Photo of Salado Creek, near the Oakwell Trailhead

Salado Creek, an urban oasis just off of N.E. Loop 410

Sometimes it just feels nice to get out of the city. For those who are short on time or cash, you don’t have to travel far to commune with nature. From downtown San Antonio, just hop on the number 14 VIA bus and ask the driver to please let you off on Austin Highway nearest the Ira Lee/Salado Creek intersection.

Thanks to the generosity of Robert L.B. Tobin, a San Antonio native who passed away in 2000, the citizens of this fair city and its visitors may enjoy the land and the creek that he grew up on. This stretch of the Salado Creek Greenway goes from Loop 410, between Harry Wurzbach and Starcrest, to the Oakwell Trailhead on Ira Lee, just off of Austin Highway and not too far from Eisenhauer Road. The trail markers report that it’s 1.5 miles from one end to the other, which means it’s 3 miles round trip.

Photo of the signage that explains Robert L.B. Tobin's history.

Robert L.B. Tobin (click photo to enlarge)
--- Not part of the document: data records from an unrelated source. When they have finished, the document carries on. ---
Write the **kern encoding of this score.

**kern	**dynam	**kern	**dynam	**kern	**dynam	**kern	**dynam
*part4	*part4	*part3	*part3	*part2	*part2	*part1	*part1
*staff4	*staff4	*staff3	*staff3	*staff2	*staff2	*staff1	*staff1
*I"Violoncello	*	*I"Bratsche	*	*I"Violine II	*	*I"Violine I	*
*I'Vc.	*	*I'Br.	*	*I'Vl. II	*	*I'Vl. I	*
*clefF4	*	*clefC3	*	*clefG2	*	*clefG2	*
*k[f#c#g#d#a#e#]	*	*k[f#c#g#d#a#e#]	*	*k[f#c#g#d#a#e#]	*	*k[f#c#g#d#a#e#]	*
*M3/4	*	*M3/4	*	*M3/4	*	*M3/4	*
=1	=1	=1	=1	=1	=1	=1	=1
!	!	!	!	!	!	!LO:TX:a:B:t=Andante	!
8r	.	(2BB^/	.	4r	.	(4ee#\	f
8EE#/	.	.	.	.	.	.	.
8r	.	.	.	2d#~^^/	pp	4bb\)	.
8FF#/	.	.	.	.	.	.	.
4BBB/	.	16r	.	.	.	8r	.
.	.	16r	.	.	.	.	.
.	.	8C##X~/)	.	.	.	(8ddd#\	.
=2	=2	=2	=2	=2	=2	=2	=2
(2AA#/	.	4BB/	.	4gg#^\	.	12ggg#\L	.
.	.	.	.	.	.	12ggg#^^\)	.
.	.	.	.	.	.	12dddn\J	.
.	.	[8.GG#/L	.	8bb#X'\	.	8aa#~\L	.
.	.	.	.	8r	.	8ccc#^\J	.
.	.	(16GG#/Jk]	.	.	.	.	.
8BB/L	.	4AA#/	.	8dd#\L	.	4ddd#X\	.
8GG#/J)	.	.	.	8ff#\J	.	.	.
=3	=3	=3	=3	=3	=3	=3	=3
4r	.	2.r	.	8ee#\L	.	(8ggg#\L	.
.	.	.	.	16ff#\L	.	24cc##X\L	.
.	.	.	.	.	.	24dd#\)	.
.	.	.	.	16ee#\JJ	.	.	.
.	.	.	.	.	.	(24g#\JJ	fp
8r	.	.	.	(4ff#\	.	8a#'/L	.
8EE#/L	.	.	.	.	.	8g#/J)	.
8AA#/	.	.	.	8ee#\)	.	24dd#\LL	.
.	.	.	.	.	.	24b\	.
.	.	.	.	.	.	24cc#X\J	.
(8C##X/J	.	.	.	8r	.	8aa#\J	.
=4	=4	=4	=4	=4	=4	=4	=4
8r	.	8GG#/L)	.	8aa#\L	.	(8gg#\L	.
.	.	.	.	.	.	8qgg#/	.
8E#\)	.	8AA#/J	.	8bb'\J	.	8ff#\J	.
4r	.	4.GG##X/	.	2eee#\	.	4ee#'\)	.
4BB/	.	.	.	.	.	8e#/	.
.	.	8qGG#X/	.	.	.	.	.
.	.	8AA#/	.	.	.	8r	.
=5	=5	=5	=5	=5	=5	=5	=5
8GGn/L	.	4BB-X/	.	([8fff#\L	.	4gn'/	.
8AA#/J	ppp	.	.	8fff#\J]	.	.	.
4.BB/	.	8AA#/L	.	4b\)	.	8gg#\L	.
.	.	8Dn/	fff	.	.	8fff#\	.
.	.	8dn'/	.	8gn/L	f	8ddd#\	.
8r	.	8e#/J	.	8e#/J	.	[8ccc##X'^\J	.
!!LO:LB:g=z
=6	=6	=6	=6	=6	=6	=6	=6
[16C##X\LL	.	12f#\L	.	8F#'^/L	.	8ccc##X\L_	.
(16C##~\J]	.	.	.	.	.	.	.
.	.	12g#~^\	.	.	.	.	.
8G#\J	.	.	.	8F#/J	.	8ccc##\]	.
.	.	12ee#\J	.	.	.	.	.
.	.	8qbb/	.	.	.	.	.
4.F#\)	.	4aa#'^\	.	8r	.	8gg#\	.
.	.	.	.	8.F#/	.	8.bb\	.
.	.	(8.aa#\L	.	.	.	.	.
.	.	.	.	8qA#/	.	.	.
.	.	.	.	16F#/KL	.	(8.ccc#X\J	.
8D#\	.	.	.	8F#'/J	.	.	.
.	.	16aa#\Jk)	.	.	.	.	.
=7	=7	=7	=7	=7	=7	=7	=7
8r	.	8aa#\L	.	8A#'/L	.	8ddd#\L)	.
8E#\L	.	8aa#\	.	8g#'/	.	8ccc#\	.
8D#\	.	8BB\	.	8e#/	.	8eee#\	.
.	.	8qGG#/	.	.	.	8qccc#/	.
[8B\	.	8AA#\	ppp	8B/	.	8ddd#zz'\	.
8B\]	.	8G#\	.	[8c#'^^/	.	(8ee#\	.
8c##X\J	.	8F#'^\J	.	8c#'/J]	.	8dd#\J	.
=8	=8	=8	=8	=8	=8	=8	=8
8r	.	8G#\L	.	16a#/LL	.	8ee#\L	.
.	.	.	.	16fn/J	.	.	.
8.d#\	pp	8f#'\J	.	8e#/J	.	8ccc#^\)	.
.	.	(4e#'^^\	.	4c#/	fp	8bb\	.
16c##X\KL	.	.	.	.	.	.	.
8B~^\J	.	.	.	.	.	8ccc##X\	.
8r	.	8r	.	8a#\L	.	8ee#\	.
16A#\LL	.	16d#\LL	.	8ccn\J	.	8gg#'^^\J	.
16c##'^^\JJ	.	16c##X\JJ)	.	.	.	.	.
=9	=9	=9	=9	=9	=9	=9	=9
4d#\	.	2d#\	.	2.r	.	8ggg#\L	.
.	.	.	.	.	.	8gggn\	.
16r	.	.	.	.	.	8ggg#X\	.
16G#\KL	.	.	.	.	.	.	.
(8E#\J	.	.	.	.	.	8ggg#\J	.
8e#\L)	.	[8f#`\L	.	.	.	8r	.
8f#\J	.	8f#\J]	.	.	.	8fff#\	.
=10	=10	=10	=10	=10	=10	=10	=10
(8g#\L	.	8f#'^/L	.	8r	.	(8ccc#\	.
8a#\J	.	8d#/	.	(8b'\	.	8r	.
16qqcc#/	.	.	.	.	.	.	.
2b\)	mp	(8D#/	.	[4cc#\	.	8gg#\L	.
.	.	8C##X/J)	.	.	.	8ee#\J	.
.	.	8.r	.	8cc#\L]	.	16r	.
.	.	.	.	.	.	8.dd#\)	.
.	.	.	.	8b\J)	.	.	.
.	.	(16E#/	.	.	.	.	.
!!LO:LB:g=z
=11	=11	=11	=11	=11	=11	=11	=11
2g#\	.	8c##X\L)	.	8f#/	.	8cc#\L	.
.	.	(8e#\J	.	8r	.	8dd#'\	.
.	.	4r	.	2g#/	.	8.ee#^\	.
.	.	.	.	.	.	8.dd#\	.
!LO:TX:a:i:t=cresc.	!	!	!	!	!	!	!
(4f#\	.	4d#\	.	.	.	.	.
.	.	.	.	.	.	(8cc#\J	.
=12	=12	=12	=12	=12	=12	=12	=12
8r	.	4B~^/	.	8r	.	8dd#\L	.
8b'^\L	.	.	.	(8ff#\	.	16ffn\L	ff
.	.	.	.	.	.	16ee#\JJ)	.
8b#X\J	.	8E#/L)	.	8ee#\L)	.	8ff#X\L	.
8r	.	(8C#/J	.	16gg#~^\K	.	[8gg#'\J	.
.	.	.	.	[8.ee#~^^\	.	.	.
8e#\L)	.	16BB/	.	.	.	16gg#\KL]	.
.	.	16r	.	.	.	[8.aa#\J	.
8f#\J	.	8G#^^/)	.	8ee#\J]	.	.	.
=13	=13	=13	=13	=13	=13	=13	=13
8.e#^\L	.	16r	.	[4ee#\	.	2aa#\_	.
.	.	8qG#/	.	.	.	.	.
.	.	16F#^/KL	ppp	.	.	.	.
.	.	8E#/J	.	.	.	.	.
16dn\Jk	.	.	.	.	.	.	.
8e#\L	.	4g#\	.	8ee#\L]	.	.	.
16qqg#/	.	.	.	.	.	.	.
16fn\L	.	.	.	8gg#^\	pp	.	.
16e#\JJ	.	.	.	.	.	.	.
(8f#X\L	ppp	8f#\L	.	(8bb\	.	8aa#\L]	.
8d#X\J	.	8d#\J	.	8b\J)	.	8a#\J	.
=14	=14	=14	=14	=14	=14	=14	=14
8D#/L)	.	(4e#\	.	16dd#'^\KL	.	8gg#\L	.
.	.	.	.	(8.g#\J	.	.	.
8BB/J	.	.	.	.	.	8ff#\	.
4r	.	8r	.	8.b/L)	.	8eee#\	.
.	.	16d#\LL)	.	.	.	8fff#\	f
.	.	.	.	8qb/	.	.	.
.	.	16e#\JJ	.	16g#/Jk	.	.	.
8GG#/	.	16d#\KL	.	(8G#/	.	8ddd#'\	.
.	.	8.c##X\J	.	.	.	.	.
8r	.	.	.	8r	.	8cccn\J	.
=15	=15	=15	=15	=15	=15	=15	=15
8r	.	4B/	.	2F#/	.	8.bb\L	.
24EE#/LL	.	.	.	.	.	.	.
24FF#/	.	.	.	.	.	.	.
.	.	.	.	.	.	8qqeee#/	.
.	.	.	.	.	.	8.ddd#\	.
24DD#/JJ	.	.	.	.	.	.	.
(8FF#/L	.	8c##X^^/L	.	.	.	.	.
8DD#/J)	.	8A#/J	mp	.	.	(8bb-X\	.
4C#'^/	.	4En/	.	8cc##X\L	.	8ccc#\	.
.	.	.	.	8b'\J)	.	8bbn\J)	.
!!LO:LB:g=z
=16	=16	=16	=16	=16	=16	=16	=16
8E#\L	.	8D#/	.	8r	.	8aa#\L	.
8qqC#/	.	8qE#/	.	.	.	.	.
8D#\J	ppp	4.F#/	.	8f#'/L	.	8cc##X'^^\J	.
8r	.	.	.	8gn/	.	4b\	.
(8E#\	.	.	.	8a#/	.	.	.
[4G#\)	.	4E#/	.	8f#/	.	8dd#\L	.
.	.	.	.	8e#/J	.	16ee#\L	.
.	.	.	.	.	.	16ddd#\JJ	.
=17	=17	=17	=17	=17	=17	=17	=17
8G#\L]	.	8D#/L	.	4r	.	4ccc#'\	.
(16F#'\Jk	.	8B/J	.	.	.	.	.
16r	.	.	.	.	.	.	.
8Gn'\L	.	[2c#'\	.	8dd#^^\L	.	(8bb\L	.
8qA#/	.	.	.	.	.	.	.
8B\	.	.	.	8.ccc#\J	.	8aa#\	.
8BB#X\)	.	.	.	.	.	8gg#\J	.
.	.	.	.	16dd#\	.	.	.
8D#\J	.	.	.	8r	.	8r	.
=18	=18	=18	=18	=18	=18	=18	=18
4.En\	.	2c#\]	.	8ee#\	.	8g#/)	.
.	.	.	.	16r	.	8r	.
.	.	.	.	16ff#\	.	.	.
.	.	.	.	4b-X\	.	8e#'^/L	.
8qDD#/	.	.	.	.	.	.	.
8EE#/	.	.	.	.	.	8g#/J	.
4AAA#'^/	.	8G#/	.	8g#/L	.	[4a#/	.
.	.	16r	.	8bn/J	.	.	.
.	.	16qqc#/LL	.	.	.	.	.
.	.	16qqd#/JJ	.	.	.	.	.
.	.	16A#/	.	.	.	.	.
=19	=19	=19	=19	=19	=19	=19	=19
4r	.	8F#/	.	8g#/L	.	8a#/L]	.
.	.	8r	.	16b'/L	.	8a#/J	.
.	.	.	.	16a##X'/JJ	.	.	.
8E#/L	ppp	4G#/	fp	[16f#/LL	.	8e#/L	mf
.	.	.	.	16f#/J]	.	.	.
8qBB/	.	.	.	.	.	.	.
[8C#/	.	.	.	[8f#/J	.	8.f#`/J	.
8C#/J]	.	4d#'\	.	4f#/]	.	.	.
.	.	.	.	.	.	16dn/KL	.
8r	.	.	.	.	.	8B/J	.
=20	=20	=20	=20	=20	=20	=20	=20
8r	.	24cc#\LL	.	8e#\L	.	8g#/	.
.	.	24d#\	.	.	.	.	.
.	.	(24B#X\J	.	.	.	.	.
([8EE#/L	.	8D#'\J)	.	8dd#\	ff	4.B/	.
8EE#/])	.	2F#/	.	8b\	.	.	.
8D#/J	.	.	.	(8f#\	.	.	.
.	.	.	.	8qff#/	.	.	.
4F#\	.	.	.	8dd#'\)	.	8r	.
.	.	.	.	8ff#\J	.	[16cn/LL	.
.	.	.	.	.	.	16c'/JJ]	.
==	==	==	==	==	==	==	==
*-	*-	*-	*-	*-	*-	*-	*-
According to the signage (click on photo to enlarge) at the Loop 410 entrance, Tobin approved the plans for this park, which is a piece of the Linear Park Development Program for Salado Creek, Leon Creek, the Medina River and the San Antonio River, before his death. The park looks and feels different during every season, so give it a whirl at various times of the year.

The City of San Antonio’s Parks and Recreation Department oversees the Robert L.B. Tobin Park, which is open from sunrise to sunset. My husband and I enjoy walking our dogs along this beautiful stretch of land, but you’ll also find bicyclists and joggers taking advantage of the well-maintained asphalt trail. It seems like the park would be a good spot for inline skaters, as well, though I haven’t seen any.

Photo of a cyclist along the Salado Creek Greenway.

Asphalt trail makes for easy riding!

Besides getting in a work out, visitors will be able to enjoy nature up close: the sounds of white-eyed vireos and cicadas, a variety of native plants and wildflowers, burnt orange Monarch butterflies, evasive lizards, acrobatic squirrels and more! My husband and I once saw a barred owl during the middle of the day, which is quite unusual since owls are nocturnal. The owl was sitting in one of the park’s huge heritage oak trees, hooting to his mate.

Photo of a huge Live Oak tree on the Salado Park Greenway.

Look up to spot owls!

The park also offers benches for weary patrons to catch their breath and soak up the surrounding wildlife. It’s best to bring your own water. The Loop 410 entrance has a water fountain, but the Oakwell entrance does not.

Photo of a bench along the Salado Greenway.

Weary park patrons may catch their breath at benches along the trail.

Finally, if you decide to go off trail to walk or ride closer to the creek, make sure you don’t make friends with poison ivy. You want the memory of your Salado Creek Greenway experience to be a positive one, don’t you?

Photo of Poison Ivy.

Leaves of three, leave them be! (Click to enlarge. Note the reddish stem.)